Science is based upon incremental advances of previous work. A year ago, Dan blogged about worked on BioA. The key take home from that work was that a hydrazine fragment ended up destabilizing the target by 18C. It ended up being, as expected, a reversible, SAM-competitive inhibitor with modest potency. As Dan concluded:
This is a very nice paper, and it will be fascinating to try to understand how the fragments so effectively destabilize the protein despite binding tightly, and how this translates into inhibition. The researchers suggest that finding ligands that destabilize proteins could be generally useful for turning off proteins.
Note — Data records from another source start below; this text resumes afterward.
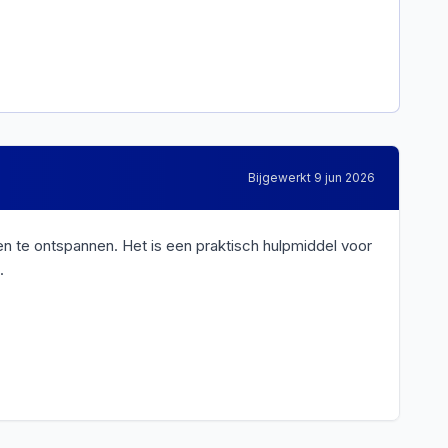
Bijgewerkt
9 jun 2026
te ontspannen. Het is een praktisch hulpmiddel voor
.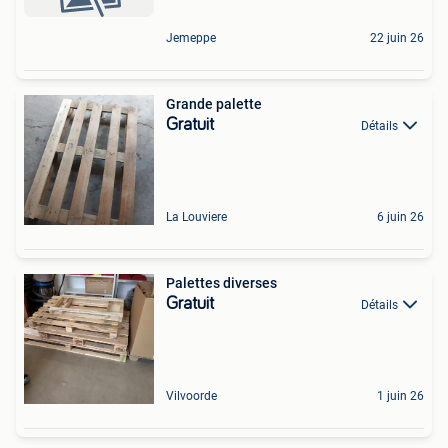
Jemeppe
22 juin 26
Grande palette
Gratuit
Détails
La Louviere
6 juin 26
Palettes diverses
Gratuit
Détails
Vilvoorde
1 juin 26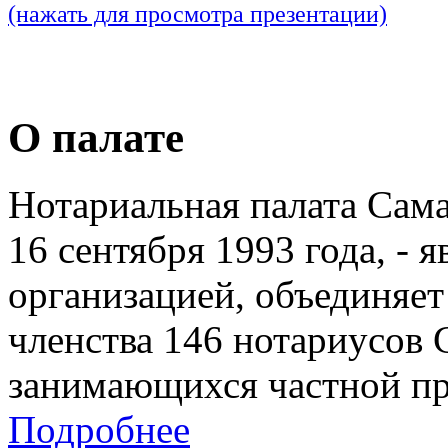
(нажать для просмотра презентации)
О палате
Нотариальная палата Сам
16 сентября 1993 года, - 
организацией, объединяет
членства 146 нотариусов 
занимающихся частной пр
Подробнее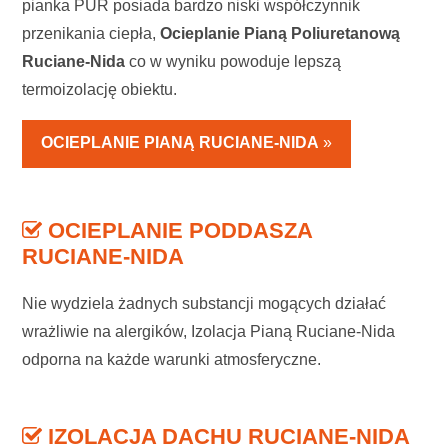
pianka PUR posiada bardzo niski współczynnik
przenikania ciepła,
Ocieplanie Pianą Poliuretanową
Ruciane-Nida
co w wyniku powoduje lepszą
termoizolację obiektu.
OCIEPLANIE PIANĄ RUCIANE-NIDA
»
OCIEPLANIE PODDASZA
RUCIANE-NIDA
Nie wydziela żadnych substancji mogących działać
wrażliwie na alergików, Izolacja Pianą Ruciane-Nida
odporna na każde warunki atmosferyczne.
IZOLACJA DACHU RUCIANE-NIDA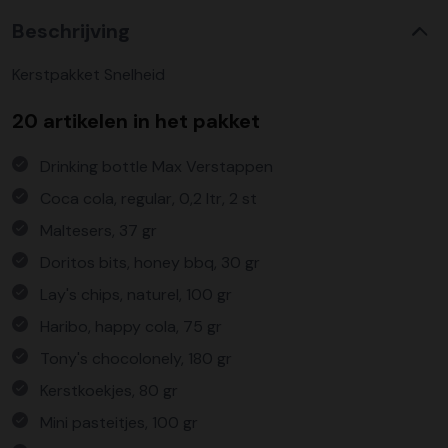
Beschrijving
Kerstpakket Snelheid
20 artikelen in het pakket
Drinking bottle Max Verstappen
Coca cola, regular, 0,2 ltr, 2 st
Maltesers, 37 gr
Doritos bits, honey bbq, 30 gr
Lay's chips, naturel, 100 gr
Haribo, happy cola, 75 gr
Tony's chocolonely, 180 gr
Kerstkoekjes, 80 gr
Mini pasteitjes, 100 gr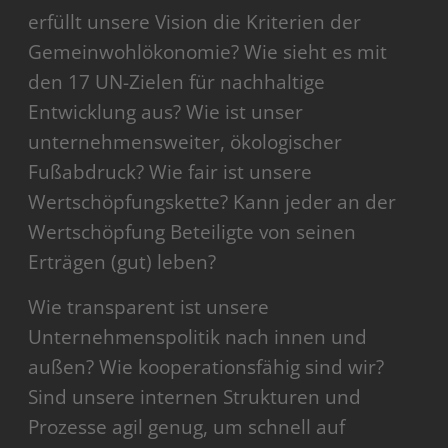
erfüllt unsere Vision die Kriterien der
Gemeinwohlökonomie? Wie sieht es mit
den 17 UN-Zielen für nachhaltige
Entwicklung aus? Wie ist unser
unternehmensweiter, ökologischer
Fußabdruck? Wie fair ist unsere
Wertschöpfungskette? Kann jeder an der
Wertschöpfung Beteiligte von seinen
Erträgen (gut) leben?
Wie transparent ist unsere
Unternehmenspolitik nach innen und
außen? Wie kooperationsfähig sind wir?
Sind unsere internen Strukturen und
Prozesse agil genug, um schnell auf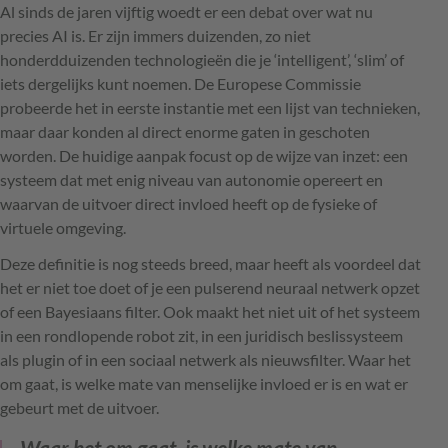
Al sinds de jaren vijftig woedt er een debat over wat nu
precies AI is. Er zijn immers duizenden, zo niet
honderdduizenden technologieën die je ‘intelligent’, ‘slim’ of
iets dergelijks kunt noemen. De Europese Commissie
probeerde het in eerste instantie met een lijst van technieken,
maar daar konden al direct enorme gaten in geschoten
worden. De huidige aanpak focust op de wijze van inzet: een
systeem dat met enig niveau van autonomie opereert en
waarvan de uitvoer direct invloed heeft op de fysieke of
virtuele omgeving.
Deze definitie is nog steeds breed, maar heeft als voordeel dat
het er niet toe doet of je een pulserend neuraal netwerk opzet
of een Bayesiaans filter. Ook maakt het niet uit of het systeem
in een rondlopende robot zit, in een juridisch beslissysteem
als plugin of in een sociaal netwerk als nieuwsfilter. Waar het
om gaat, is welke mate van menselijke invloed er is en wat er
gebeurt met de uitvoer.
Waar het om gaat, is welke mate van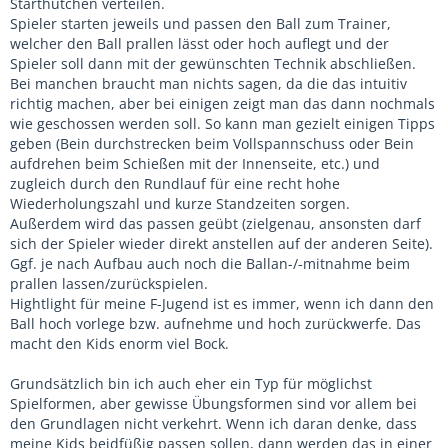
Starthütchen verteilen.
Spieler starten jeweils und passen den Ball zum Trainer,
welcher den Ball prallen lässt oder hoch auflegt und der
Spieler soll dann mit der gewünschten Technik abschließen.
Bei manchen braucht man nichts sagen, da die das intuitiv
richtig machen, aber bei einigen zeigt man das dann nochmals
wie geschossen werden soll. So kann man gezielt einigen Tipps
geben (Bein durchstrecken beim Vollspannschuss oder Bein
aufdrehen beim Schießen mit der Innenseite, etc.) und
zugleich durch den Rundlauf für eine recht hohe
Wiederholungszahl und kurze Standzeiten sorgen.
Außerdem wird das passen geübt (zielgenau, ansonsten darf
sich der Spieler wieder direkt anstellen auf der anderen Seite).
Ggf. je nach Aufbau auch noch die Ballan-/-mitnahme beim
prallen lassen/zurückspielen.
Hightlight für meine F-Jugend ist es immer, wenn ich dann den
Ball hoch vorlege bzw. aufnehme und hoch zurückwerfe. Das
macht den Kids enorm viel Bock.
Grundsätzlich bin ich auch eher ein Typ für möglichst
Spielformen, aber gewisse Übungsformen sind vor allem bei
den Grundlagen nicht verkehrt. Wenn ich daran denke, dass
meine Kids beidfüßig passen sollen, dann werden das in einer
In this paper, the same group is back (This work was also presented at DDC in San Diego in April). Interestingly, they seemed to have abandoned the hydrazine. Taking the same approach (DSF-Xray-ITC) they identify different fragments (2% hit rate from a 1000 screened). 9 were stabilizers (average of +3.8C) and 12 were destabilizers (average of -13.8C(!)). 5 fragments were able to be crystallized by soaking, co-crystallization was able to add one more structure (Figure 1). Interestingly, the calorimetry showed that only F5's binding is strongly, enthalpically driven.
|Figure 1. Crystallographically Confirmed Fragment Hits|
- Little correlation between magnitude of Tm shift and confirmation by crystallization
- Stabilizing and destabilizing compounds were confirmed by Xray
- No correlation between magnitude of the Tm shift and calorimetry determined Kd.
- Conformational flexibility in the target active site need to be taken into account.